The number of superficial bedsores did not decrease to a statistically significant degree, for reasons that are unclear.

At David Place, a nursing home in David City, Neb., staff members say they focused on assessing each resident’s risk for bedsores, and noted this risk on the assignment sheets used by nursing assistants.

“The residents at highest risk,” said Dan Smith, director of nursing, “would be the last up for meals and the first down after meals so they would not be in their wheelchairs for long periods of time putting pressure on their bottoms.” Residents at risk from weight loss were given yellow plates, so that staff members would remember to encourage them to eat more.

David Place also bought new mattresses made of high-density foam to reduce pressure in key areas. Staff members say they redoubled efforts to keep feet elevated with pillows so that bedsores would not develop on the heels. And they began to use new moisture barrier creams with residents who were incontinent, since lingering moisture can speed the development of sores.

Staff members at Palatka Health Care Center in Palatka, Fla., initiated a similar blend of measures. They created a “skin-watch action team,” or SWAT, to identify vulnerable residents and to make sure that their heels were floated, that they were given pressure-reducing cushions and that they were repositioned frequently, said Carol Jones, a risk manager at the center.

“We got the grass-roots level, the certified nursing assistants, much more involved, and they were held accountable,” Ms. Jones said. If a bedsore began to develop, she said, “we’d ask them, how did this happen?”

Initially, as the collaborative collected data from participating facilities, the incidence of pressure ulcers did not appear to change, Dr. Lynn said. It was only when researchers focused on data for the most severe bedsores that they saw an improvement.

Clinicians document four stages of pressure ulcers, in which Stages 1 and 2 are superficial sores and Stages 3 and 4 are deep wounds that result from death of the skin and underlying tissues.

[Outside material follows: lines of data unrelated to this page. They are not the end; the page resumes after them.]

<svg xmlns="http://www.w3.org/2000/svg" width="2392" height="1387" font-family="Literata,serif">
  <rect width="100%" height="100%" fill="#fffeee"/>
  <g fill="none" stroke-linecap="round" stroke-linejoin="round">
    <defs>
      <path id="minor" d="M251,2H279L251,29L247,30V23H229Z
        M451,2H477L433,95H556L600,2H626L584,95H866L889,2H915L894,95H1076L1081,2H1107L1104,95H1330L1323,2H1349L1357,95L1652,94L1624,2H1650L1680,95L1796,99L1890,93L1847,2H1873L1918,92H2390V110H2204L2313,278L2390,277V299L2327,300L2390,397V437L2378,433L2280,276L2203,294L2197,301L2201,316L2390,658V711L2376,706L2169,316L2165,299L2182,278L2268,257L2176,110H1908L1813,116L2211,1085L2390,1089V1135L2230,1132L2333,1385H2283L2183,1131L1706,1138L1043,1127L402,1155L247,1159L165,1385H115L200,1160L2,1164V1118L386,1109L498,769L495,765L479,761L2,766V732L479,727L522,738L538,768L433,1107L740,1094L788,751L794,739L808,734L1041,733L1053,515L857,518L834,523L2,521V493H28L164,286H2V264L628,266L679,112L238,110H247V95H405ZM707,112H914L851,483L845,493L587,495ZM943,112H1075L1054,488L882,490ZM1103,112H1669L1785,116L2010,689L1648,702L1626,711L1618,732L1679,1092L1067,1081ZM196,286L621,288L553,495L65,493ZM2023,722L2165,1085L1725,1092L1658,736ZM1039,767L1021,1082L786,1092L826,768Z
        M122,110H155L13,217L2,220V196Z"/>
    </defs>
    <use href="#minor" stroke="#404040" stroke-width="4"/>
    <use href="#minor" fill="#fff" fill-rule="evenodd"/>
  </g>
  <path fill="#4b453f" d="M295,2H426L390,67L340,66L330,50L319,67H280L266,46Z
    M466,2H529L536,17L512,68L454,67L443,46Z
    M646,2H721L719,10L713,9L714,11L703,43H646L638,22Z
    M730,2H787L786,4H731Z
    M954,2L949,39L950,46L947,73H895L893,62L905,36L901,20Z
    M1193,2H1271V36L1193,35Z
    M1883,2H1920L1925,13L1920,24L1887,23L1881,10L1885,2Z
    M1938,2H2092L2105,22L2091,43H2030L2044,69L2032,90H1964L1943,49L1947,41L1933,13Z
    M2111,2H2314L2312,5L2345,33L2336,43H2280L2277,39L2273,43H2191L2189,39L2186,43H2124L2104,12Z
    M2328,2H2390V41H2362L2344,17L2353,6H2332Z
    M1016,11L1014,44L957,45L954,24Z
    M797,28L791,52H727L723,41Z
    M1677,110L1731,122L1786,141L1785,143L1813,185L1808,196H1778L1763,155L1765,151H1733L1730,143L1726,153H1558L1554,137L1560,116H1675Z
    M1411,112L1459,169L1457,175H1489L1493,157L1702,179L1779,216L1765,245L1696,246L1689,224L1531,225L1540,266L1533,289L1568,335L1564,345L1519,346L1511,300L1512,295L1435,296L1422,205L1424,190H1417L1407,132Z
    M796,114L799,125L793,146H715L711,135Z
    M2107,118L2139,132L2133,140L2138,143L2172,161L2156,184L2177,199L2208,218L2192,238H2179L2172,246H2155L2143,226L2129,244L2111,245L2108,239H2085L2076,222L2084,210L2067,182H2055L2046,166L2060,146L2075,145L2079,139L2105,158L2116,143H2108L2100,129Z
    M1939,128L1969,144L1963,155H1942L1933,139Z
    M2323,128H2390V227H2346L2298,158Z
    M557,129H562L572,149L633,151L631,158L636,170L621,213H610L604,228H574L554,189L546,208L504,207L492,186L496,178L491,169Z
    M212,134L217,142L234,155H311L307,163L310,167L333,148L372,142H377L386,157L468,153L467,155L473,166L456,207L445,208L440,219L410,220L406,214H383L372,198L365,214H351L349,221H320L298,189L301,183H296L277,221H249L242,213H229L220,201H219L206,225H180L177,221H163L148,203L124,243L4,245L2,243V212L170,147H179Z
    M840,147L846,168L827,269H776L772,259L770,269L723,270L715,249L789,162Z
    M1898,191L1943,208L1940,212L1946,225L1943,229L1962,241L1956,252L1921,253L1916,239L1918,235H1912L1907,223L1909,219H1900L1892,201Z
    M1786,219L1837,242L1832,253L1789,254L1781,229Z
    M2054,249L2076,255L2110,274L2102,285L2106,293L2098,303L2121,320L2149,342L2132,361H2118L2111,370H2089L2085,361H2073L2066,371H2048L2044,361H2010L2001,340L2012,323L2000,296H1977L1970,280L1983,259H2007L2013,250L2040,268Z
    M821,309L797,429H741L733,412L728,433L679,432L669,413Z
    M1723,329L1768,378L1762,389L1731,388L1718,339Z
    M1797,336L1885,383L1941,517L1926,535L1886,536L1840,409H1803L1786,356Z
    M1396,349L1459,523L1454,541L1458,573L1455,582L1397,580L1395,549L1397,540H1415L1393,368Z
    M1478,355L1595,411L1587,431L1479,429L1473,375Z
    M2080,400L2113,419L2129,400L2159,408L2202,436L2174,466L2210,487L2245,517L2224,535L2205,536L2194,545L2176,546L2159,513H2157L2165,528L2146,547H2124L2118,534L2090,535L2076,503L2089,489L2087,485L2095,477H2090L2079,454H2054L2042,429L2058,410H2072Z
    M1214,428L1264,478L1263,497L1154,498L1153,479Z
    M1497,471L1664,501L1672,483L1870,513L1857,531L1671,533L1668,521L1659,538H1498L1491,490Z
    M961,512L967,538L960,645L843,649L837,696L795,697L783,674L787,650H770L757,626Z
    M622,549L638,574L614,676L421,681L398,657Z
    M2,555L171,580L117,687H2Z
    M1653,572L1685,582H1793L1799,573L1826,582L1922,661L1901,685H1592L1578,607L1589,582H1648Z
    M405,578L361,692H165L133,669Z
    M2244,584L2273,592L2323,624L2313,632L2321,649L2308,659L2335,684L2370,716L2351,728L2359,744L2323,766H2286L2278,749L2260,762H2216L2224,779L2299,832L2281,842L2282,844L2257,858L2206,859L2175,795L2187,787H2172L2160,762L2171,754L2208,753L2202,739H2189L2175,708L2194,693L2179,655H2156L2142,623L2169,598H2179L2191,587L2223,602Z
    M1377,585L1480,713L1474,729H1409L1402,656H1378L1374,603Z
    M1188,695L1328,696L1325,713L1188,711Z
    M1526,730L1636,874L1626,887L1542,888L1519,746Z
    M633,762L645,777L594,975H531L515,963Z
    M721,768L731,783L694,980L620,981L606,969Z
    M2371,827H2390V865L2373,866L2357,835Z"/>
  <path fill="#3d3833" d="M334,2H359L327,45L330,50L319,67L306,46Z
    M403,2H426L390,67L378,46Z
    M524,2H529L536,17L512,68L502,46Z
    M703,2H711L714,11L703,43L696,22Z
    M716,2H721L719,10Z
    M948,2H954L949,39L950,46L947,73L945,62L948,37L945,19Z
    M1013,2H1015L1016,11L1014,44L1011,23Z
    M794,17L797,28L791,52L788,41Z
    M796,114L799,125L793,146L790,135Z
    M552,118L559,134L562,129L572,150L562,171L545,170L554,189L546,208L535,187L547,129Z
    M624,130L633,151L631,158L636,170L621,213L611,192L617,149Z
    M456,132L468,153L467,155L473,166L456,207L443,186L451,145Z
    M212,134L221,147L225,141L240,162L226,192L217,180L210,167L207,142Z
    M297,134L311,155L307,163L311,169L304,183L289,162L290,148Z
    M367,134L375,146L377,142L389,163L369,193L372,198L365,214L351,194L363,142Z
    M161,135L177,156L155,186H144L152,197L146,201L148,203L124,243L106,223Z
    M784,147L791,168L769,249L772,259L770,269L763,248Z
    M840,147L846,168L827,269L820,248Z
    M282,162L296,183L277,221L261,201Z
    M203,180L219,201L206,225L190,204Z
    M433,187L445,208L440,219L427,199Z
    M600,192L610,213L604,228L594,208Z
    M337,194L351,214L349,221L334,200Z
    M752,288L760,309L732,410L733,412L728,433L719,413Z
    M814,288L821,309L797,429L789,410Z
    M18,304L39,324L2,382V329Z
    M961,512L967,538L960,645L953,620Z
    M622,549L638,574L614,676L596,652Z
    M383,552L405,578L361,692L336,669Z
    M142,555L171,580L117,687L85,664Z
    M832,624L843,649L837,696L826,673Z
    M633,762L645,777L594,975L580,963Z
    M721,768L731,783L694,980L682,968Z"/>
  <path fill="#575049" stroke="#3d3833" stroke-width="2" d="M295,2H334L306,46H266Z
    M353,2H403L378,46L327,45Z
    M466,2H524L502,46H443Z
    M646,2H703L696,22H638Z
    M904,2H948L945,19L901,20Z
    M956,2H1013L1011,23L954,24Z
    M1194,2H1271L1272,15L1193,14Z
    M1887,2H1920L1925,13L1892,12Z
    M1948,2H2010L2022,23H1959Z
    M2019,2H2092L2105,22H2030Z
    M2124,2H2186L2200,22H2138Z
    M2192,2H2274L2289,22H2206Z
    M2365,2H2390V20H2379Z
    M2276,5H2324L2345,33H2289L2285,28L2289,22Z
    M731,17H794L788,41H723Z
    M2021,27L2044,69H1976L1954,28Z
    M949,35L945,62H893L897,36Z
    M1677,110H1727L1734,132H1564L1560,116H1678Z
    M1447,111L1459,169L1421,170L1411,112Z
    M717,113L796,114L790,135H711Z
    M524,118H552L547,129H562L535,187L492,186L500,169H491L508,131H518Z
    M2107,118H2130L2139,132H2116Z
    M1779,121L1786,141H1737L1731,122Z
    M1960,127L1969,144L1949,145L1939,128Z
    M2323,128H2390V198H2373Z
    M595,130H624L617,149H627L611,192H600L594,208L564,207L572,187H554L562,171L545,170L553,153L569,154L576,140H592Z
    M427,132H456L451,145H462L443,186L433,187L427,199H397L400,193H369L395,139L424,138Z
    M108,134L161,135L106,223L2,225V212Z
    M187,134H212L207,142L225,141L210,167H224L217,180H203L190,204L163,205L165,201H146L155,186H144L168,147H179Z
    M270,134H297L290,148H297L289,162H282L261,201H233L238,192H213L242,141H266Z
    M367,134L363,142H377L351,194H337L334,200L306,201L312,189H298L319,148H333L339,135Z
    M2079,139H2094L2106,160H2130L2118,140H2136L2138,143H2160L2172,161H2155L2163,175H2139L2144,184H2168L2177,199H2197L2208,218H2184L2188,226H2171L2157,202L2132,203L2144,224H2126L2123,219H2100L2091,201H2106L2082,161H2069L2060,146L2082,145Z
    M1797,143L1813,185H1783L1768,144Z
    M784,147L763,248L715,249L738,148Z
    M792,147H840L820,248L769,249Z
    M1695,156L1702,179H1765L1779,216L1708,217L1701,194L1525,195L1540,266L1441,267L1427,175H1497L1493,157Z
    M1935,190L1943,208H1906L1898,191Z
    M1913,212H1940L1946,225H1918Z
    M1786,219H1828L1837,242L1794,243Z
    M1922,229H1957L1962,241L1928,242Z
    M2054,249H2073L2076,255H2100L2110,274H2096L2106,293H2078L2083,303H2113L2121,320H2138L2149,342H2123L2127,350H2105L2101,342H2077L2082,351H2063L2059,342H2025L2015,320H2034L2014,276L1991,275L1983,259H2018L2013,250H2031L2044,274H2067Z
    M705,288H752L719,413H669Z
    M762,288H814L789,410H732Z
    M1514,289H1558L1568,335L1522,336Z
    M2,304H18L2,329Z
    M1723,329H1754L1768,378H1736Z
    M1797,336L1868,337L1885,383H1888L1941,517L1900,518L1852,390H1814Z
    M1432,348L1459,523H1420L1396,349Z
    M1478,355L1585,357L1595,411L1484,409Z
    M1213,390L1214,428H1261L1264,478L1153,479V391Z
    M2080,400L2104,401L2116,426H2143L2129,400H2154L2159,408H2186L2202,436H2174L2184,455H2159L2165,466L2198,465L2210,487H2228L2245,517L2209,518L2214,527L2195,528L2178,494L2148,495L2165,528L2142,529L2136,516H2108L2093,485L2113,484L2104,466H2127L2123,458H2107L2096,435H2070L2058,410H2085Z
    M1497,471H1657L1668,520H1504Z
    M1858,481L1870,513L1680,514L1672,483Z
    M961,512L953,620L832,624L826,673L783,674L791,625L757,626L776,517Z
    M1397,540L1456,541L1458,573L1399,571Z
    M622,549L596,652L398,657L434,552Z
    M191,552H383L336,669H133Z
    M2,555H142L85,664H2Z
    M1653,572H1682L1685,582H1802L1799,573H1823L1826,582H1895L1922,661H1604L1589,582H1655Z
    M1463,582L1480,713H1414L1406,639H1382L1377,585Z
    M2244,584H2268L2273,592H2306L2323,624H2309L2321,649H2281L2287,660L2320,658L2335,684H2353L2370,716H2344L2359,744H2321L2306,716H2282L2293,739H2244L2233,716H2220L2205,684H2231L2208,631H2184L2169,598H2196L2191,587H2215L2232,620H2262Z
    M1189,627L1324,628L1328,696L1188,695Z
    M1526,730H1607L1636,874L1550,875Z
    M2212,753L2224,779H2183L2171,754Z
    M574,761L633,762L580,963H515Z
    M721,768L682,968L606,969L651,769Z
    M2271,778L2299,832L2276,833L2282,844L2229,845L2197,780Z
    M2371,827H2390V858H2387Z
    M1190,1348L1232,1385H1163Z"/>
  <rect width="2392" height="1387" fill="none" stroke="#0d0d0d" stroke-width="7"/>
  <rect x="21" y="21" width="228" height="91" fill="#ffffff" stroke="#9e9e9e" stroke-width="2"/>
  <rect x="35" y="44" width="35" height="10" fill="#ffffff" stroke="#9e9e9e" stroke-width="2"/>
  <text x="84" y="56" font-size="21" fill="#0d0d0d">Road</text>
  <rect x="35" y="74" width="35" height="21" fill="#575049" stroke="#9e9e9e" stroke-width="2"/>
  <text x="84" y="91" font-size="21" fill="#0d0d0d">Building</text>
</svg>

“In good care, almost all new stage 3 or 4 pressure ulcers show up fully formed,” Dr. Lynn said, meaning that they do not begin as superficial bruises that then go deeper. The injury, she said, “appears to be in the deep tissues from the start, though it can take a few days for the extent of dead tissue to become apparent.”

The deeper sores may have different underlying causes than the superficial ones, she said. But it is unclear why the less severe ones did not respond as well to the practices instituted by the collaborative.

Dr. Horn, of the Institute for Clinical Outcomes Research, praised the collaborative as “the first major national effort driven by Medicare to reduce pressure ulcers.” But she said that better outcomes could be achieved if more nursing homes improved their documentation, so that all of the information on a given resident, including details on eating, urinary and bowel function, appeared on a single sheet, with key reminders to nursing assistants and other staff members about best practices.

Institutional change and work-flow redesign are critical, she added, given the high rates of turnover in nursing home staff across the country.

The changes need to become hard-wired in an organization, said Mr. West, of Qualis. “A lot of places do well when they have a lot of support,” he said. “But it’s hard to keep that momentum going. That’s the real challenge.”

Statewide efforts to reduce pressure ulcers are also under way in California, New Jersey, New York and elsewhere.

Bedsores are “a major quality-of-life issue, and a self-esteem issue,” said Joanie Jones, a nurse at David Place in Nebraska. “No one wants to have sores on their bottom. I don’t care how old you are. You still want your skin intact.”